EXTRACTED ENTRIES =
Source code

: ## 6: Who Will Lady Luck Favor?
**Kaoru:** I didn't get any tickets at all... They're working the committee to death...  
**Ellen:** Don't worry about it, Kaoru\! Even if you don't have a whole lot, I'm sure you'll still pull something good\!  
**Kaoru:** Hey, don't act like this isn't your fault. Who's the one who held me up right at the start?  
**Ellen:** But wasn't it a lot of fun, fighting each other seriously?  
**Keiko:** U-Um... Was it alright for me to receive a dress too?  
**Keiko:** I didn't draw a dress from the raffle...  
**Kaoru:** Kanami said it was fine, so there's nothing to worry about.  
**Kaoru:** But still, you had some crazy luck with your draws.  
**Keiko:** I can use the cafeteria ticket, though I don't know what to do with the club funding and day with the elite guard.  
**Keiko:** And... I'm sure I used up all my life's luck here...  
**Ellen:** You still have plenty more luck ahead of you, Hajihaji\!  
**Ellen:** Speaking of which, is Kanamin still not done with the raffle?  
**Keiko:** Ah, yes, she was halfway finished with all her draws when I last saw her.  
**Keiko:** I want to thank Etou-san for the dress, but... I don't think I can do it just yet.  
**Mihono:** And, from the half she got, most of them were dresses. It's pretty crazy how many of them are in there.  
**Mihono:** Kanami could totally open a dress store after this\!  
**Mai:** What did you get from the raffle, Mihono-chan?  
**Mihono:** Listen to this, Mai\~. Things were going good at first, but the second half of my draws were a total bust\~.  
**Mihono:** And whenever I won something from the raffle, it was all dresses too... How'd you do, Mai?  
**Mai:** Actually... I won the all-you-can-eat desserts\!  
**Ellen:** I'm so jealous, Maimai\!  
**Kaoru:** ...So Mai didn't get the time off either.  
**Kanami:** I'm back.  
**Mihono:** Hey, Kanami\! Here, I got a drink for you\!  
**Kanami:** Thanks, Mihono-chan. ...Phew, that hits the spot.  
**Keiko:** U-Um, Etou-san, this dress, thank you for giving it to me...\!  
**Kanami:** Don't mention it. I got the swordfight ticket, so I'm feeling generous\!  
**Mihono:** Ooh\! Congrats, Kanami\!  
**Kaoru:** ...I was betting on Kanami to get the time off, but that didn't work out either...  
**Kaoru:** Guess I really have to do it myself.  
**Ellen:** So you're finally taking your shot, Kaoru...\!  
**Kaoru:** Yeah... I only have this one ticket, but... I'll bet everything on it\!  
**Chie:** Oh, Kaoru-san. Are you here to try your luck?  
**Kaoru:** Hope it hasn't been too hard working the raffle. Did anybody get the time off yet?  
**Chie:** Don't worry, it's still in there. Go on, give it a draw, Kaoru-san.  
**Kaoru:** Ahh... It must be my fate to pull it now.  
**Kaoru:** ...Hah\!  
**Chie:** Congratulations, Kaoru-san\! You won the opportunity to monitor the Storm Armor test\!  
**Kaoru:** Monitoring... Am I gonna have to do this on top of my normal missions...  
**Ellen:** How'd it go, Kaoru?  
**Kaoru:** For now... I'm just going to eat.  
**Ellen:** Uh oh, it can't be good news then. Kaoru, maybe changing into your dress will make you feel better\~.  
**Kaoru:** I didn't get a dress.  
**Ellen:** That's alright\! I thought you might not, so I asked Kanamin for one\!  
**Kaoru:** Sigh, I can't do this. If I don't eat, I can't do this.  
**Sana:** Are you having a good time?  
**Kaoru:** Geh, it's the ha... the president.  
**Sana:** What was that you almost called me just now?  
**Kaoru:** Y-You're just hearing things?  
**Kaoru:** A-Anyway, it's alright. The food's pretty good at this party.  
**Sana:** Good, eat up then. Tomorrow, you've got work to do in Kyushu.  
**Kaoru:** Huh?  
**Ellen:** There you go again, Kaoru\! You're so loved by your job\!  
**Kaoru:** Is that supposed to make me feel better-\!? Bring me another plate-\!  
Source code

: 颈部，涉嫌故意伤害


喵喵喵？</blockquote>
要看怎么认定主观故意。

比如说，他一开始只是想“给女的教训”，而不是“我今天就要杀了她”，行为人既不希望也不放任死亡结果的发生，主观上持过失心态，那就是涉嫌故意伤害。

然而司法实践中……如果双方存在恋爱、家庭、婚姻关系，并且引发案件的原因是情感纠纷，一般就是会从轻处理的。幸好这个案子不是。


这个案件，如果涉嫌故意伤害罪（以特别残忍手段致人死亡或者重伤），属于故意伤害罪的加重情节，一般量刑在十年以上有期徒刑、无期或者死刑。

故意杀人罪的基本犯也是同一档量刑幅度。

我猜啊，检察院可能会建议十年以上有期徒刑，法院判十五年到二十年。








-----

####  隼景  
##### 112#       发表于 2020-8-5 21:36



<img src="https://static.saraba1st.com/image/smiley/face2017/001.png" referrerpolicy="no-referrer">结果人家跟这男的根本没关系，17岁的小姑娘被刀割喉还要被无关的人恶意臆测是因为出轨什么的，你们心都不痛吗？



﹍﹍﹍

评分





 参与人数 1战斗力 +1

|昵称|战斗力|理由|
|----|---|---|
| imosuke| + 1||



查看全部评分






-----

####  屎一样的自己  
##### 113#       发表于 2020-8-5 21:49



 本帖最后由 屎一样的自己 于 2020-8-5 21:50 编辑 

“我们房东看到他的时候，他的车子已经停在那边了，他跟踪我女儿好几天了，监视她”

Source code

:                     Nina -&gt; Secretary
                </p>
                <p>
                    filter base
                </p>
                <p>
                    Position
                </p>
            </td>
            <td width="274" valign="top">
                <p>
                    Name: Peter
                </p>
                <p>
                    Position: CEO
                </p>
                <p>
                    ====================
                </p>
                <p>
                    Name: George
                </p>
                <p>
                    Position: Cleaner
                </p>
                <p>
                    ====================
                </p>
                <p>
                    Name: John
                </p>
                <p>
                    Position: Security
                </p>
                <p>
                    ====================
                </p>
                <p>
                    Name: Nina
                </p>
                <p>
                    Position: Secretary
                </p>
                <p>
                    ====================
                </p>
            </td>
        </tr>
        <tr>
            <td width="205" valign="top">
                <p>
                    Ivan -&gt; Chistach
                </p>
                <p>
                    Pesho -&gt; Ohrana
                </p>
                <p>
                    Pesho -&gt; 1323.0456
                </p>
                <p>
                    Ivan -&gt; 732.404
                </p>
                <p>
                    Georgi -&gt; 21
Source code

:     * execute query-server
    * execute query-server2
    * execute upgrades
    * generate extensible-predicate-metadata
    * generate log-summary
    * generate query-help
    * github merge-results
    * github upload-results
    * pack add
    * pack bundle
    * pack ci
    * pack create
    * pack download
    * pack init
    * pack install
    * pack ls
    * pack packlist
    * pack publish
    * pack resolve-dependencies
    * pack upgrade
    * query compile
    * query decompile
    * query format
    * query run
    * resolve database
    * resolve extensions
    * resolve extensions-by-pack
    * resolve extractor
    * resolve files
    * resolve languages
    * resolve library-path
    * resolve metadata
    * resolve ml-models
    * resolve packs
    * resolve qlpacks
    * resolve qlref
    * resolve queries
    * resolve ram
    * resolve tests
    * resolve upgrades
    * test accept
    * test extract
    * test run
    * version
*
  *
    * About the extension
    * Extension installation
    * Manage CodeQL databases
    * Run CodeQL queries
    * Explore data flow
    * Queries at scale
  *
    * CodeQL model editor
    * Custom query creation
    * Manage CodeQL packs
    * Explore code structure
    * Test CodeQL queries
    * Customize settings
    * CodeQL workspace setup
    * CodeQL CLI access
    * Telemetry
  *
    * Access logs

TO-DO ITEM =
From the listing above, output exactly the run of lines that starts with the line containing "at the start?" and ends with the line containing "the elite guard.".

SOLUTION BELOW =
**Kaoru:** Hey, don't act like this isn't your fault. Who's the one who held me up right at the start?  
**Ellen:** But wasn't it a lot of fun, fighting each other seriously?  
**Keiko:** U-Um... Was it alright for me to receive a dress too?  
**Keiko:** I didn't draw a dress from the raffle...  
**Kaoru:** Kanami said it was fine, so there's nothing to worry about.  
**Kaoru:** But still, you had some crazy luck with your draws.  
**Keiko:** I can use the cafeteria ticket, though I don't know what to do with the club funding and day with the elite guard.  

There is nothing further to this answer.